------ DOCUMENT TEXT
In the following detailed description, the present invention is described in connection with a preferred embodiment. However, to the extent that the following description is specific to a particular embodiment or a particular use of the present techniques, it is intended to be illustrative only and merely provides a concise description of the exemplary embodiment. Accordingly, the present invention is not limited to the specific embodiment described below, but rather the invention includes all alternatives, modifications, and equivalents falling within the true scope of the appended claims.
The embodiment will be described with reference to a hydraulic system 10 for operating a fluid-actuated device (not shown), such as for example a hydraulic impact device. The hydraulic system 10 includes a pump 11 for receiving driving fluid (in the form of hydraulic oil) from a tank (not shown) via low pressure fluid supply line 13, and delivering the driving fluid under pressure to the fluid-actuated device via high pressure fluid delivery line 15.
The hydraulic system 10 also includes a hydraulic accumulator 20 for damping pressure pulsations which might arise in the fluid delivery line 15 during operation of the fluid-actuated device, as would be understood by a person skilled in the art. The hydraulic accumulator 20 is in fluid communication with the high pressure fluid delivery line 15 via branch line 19.
------------
**STATED TASK:** In the hydraulic system description, take the passage starting at "In the following" and ending at "the appended claims." and alter it so that "alternatives" becomes "variations". The rows below come from a separate source.
------ MATERIAL PROVIDED
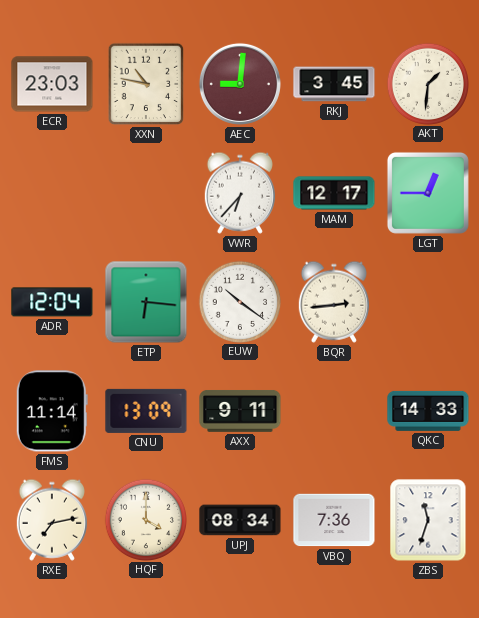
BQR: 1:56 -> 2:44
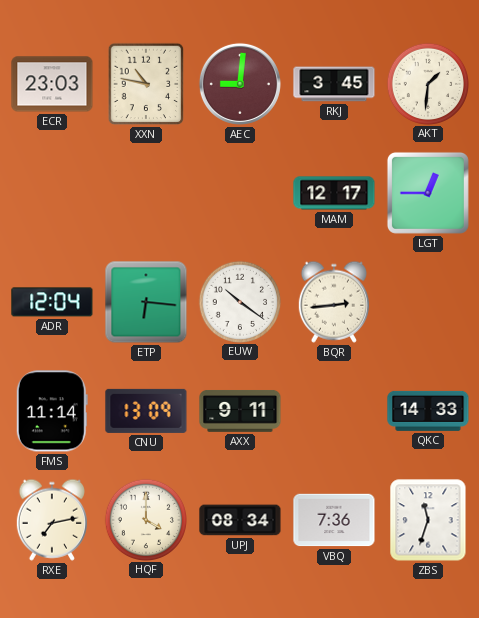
VWR: 6:37 -> none
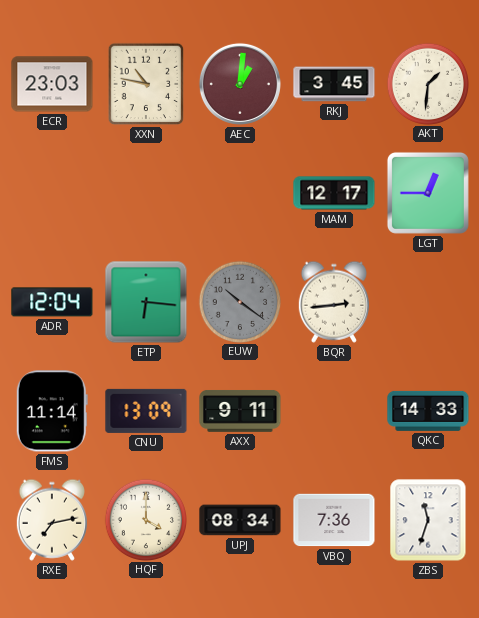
AEC: 9:01 -> 1:01
EUW dial: white -> grey
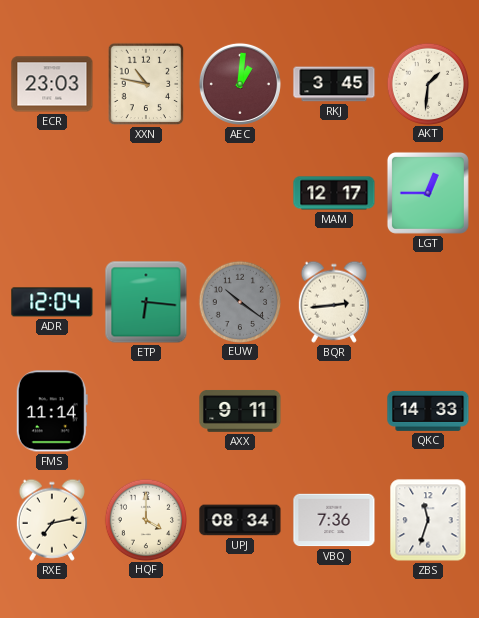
CNU: 13:09 -> none
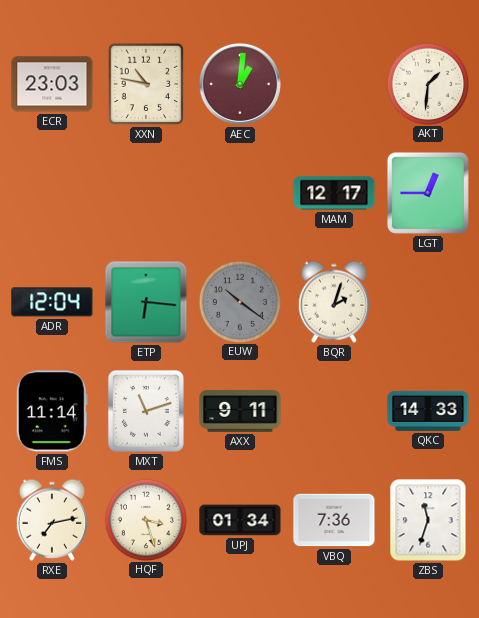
RKJ: 3:45 -> none
BQR: 2:44 -> 2:03
MXT: none -> 11:12
HQF: 4:00 -> 3:27
UPJ: 08:34 -> 01:34
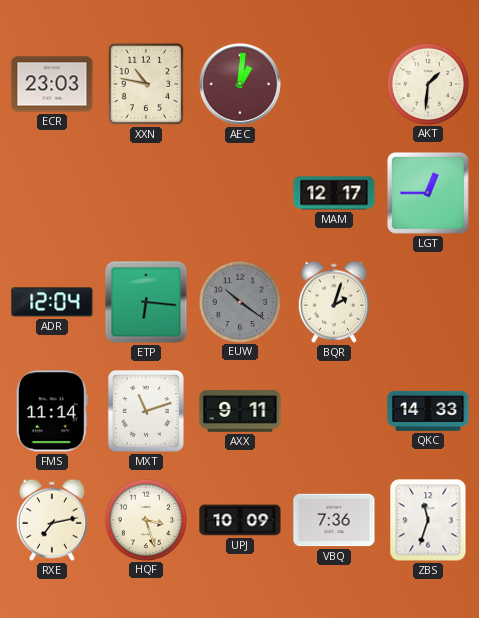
UPJ: 01:34 -> 10:09
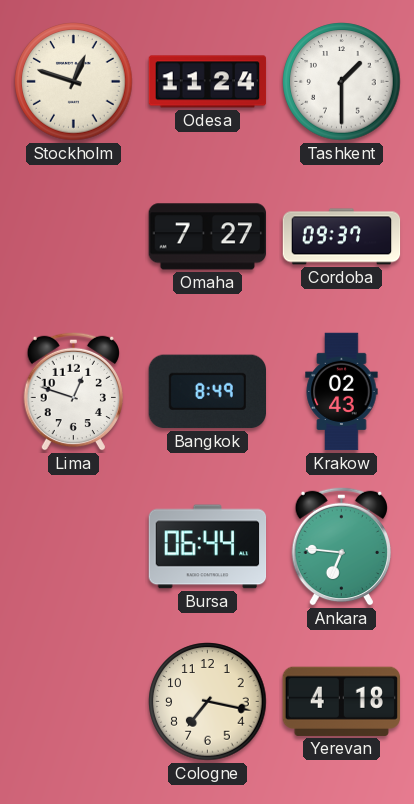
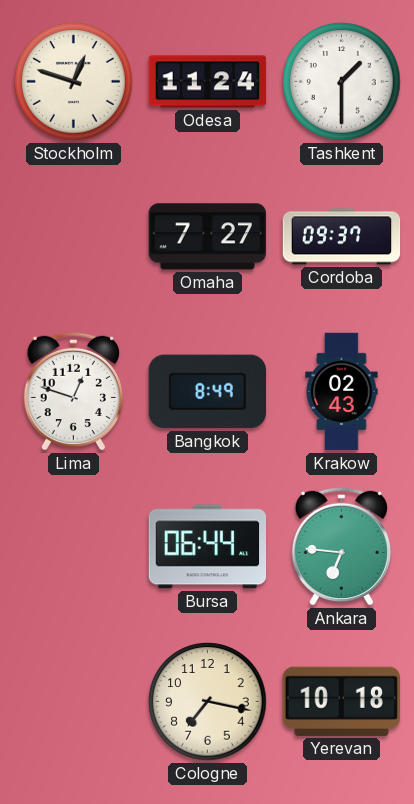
Yerevan: 4:18 -> 10:18
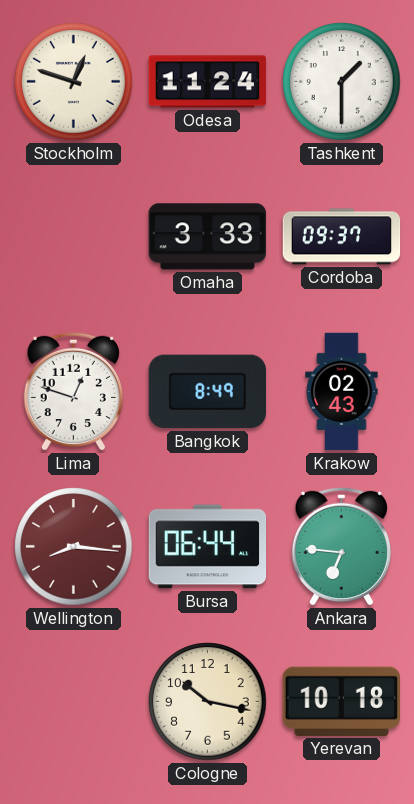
Omaha: 7:27 -> 3:33
Wellington: none -> 8:16
Cologne: 7:17 -> 10:17
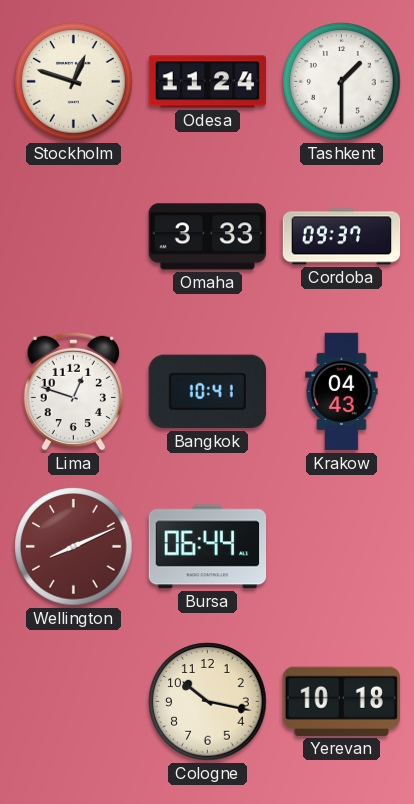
Bangkok: 8:49 -> 10:41
Krakow: 02:43 -> 04:43
Wellington: 8:16 -> 8:11
Ankara: 6:46 -> none
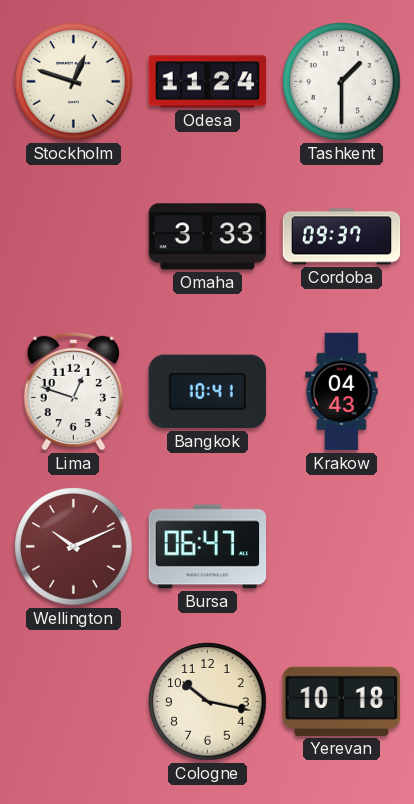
Wellington: 8:11 -> 10:11
Bursa: 06:44 -> 06:47
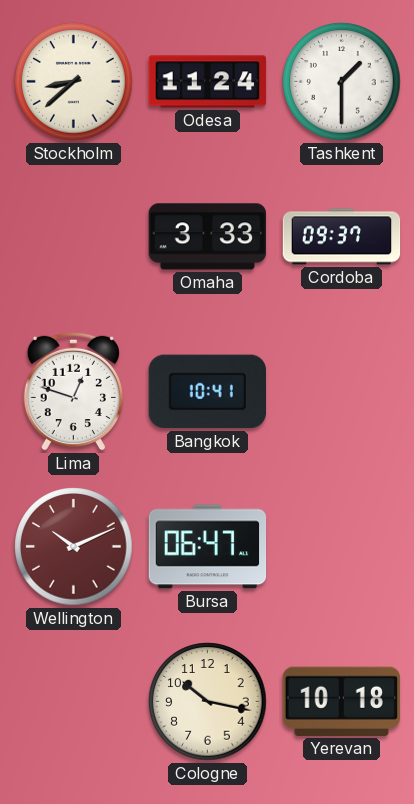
Stockholm: 12:48 -> 8:38
Krakow: 04:43 -> none
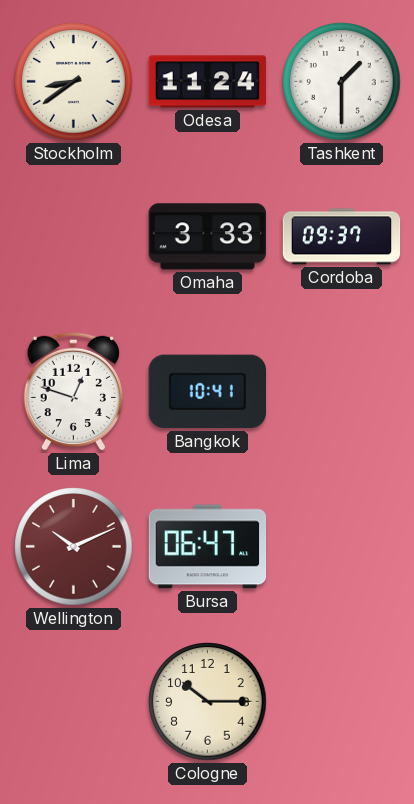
Stockholm: 8:38 -> 8:39
Cologne: 10:17 -> 10:15
Yerevan: 10:18 -> none
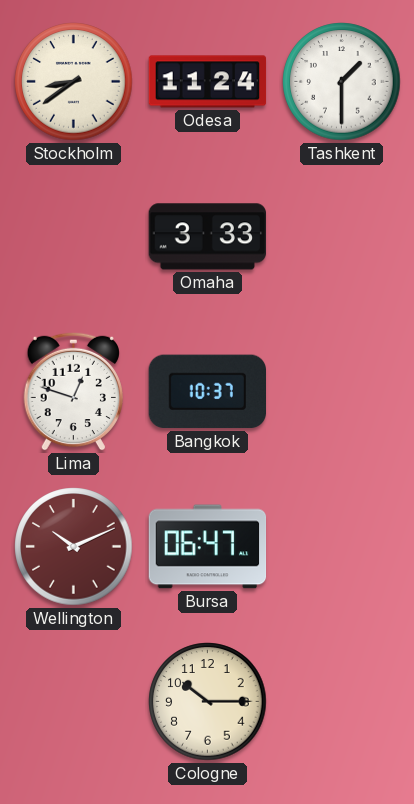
Cordoba: 09:37 -> none
Bangkok: 10:41 -> 10:37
------------
**RESPONSE TO THIS EXERCISE:**
In the following detailed description, the present invention is described in connection with a preferred embodiment. However, to the extent that the following description is specific to a particular embodiment or a particular use of the present techniques, it is intended to be illustrative only and merely provides a concise description of the exemplary embodiment. Accordingly, the present invention is not limited to the specific embodiment described below, but rather the invention includes all variations, modifications, and equivalents falling within the true scope of the appended claims.